The probability of finding a particle in a classically forbidden region in the ground state of a simple harmonic oscillator can be explained using quantum mechanics principles.

Classically Forbidden Region:
In classical mechanics, the particle in a simple harmonic oscillator can only oscillate within a certain range determined by its energy. However, in quantum mechanics, the particle can have a non-zero probability of being found in regions where its energy is classically forbidden, i.e., regions where the particle's energy is lower than the potential energy of the oscillator.

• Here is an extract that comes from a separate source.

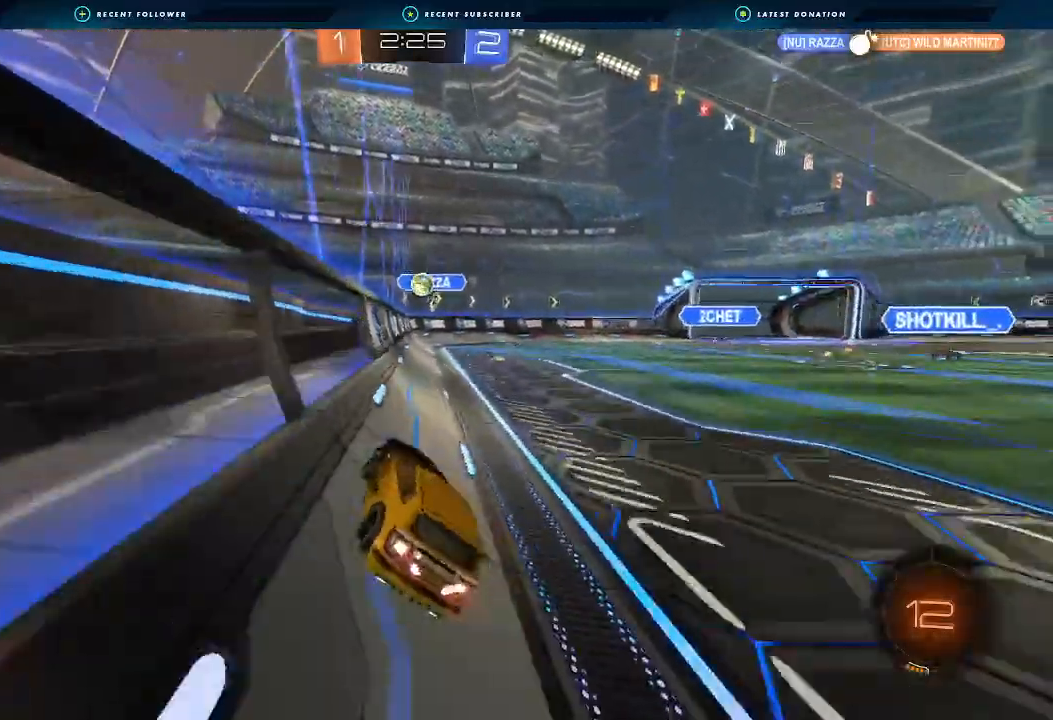
{"dt_ms": 500, "buttons": ["R2"], "left_stick": "center", "right_stick": "center", "events": [[33, "left_stick", "center"]]}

Ground State of Simple Harmonic Oscillator:
The ground state of a simple harmonic oscillator is its lowest energy state, where the particle is most likely to be found. In this state, the particle has a well-defined energy and position.

Probability Distribution:
The probability distribution of finding the particle in a certain region can be represented by the wavefunction of the system, which is given by the square of the wavefunction's magnitude, |Ψ(x)|^2. The wavefunction describes the behavior of the particle in terms of its position.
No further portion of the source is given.